Annotating variant effects from ClinVar

We annotated variants from release 25 March 2020 of ClinVar20. For any variant included in the main tables, we rechecked current classifications in ClinVar and OMIM on 2 November 2021. We grouped variants into categories according to their ‘ClinVar_ReviewStatus’. Our main categories were likely pathogenic (likely to be pathogenic or pathogenic; 311 variants), conflicting evidence (at least one submitter labelled a variant as likely pathogenic but at least one other submitter labelled it different from likely pathogenic; 298 variants) and likely benign (likely to be benign or benign; 10,948 variants). The ClinVar annotation labelling variants as likely benign was above average quality (1.6; 7 of the 16 likely benign top causal variants had a one-star and 9 of 16 a two-star review status in ClinVar) compared to an average 1.2 stars for all likely benign variants in ClinVar (range: zero to three stars). Other categories into which we grouped variants that we are not explicitly discussing in the manuscript were ‘association’ (26 variants), ‘drug response’ (59 variants), ‘not provided’ (141 variants), ‘protective’ (14 variants), ‘risk factor’ (74 variants) and ‘VUS’ (variant of unknown significance; 3,269 variants); see Supplementary Table 8.

Annotating inheritance mode from OMIM

We downloaded the OMIM catalogue of human genetic diseases (https://www.omim.org/) version 06/2019. From OMIM, we annotated genes implicated to cause disease with a recessive or dominant inheritance mode.

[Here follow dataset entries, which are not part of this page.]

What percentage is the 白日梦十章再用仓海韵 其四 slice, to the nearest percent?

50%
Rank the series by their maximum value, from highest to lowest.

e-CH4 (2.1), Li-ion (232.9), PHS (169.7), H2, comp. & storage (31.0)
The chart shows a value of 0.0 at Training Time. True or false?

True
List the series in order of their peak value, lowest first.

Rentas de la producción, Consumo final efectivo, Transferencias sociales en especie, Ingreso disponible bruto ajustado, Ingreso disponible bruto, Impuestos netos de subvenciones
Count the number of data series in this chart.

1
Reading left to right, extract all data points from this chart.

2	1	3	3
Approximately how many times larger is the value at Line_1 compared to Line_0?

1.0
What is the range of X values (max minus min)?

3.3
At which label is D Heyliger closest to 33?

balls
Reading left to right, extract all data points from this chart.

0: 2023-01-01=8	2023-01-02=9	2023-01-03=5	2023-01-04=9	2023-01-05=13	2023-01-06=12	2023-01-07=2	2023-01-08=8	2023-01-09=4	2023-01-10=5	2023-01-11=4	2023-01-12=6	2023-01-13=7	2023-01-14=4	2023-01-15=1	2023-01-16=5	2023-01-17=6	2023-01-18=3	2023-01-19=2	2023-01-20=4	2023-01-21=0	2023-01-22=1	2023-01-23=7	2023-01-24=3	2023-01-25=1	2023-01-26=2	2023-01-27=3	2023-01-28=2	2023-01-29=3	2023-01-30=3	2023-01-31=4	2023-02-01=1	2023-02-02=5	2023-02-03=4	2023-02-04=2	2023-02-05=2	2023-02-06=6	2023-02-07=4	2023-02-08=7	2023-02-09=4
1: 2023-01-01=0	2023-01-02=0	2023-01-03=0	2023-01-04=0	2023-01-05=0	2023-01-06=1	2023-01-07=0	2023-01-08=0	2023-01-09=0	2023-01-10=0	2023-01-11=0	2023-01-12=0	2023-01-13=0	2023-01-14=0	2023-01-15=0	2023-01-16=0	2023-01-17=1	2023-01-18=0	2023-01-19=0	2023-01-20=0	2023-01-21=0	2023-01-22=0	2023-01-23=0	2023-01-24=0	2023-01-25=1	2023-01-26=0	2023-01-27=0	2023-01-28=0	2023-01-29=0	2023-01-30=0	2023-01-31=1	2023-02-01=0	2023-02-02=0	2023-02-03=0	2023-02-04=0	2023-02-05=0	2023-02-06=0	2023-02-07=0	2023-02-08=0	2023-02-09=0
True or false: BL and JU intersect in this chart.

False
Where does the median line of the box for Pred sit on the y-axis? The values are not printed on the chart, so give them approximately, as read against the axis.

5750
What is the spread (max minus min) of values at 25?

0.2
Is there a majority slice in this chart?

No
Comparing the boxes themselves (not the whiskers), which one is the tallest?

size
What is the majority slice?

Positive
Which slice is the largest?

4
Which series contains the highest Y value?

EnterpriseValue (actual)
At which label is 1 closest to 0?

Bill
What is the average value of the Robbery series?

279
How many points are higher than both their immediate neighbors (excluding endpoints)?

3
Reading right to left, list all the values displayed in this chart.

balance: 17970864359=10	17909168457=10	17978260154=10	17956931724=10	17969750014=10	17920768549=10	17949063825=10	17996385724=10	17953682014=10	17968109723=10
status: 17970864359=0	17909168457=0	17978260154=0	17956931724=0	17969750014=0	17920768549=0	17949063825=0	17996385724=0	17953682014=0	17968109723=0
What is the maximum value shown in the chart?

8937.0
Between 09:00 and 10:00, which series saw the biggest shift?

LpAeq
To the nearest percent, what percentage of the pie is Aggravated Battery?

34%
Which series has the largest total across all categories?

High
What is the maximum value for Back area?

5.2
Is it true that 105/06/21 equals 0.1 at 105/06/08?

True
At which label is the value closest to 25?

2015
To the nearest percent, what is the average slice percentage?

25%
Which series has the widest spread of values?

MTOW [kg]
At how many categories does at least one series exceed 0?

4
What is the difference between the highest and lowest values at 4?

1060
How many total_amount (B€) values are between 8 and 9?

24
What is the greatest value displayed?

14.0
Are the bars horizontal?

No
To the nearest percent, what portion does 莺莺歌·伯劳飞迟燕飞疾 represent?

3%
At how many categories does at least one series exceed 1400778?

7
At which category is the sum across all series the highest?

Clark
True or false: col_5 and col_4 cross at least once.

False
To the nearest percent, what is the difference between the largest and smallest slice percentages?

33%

Global phenotype associations of ClinVar variant categories

We compared global disease phenotype associations of different ClinVar variant categories (likely benign, likely pathogenic or conflicting variants in genes with dominant or recessive inheritance) with phenotype associations of random intergenic variants. For a given variant category, we counted how many variants had at least one significant GWAS hit (2,444 phenotypes) below a given P value threshold. We then compared those to the number of top GWAS loci below the P value threshold of 1,000 random samples of intergenic variants. We calculated with empirical P values if any ClinVar variant categories had significantly more disease associations than random intergenic variants below respective P value thresholds. Allele frequency influences the power with which significant associations are identified. Therefore, we adjusted for allele frequency by sampling intergenic variants in 15 equal-sized bins that corresponded to the allele frequency of the variants under investigation. To account for linkage disequilibrium, we sampled intergenic variants from the same 3-Mb windows as variants in the respective gene set.

Age at first diagnosis

We compared age at first diagnosis of homozygous or heterozygous individuals compared to wild-type individuals, respectively, using Wilcoxon rank tests. For a few compound heterozygous variants (as indicated in the paper), we also performed survival analyses using age at first disease diagnosis as outcome using a Cox proportional hazard model with the same covariates that were also used in the GWAS (sex, age, genotyping batch and first 10 principal components).

Reporting summary

Further information on research design is available in the Nature Portfolio Reporting Summary linked to this article.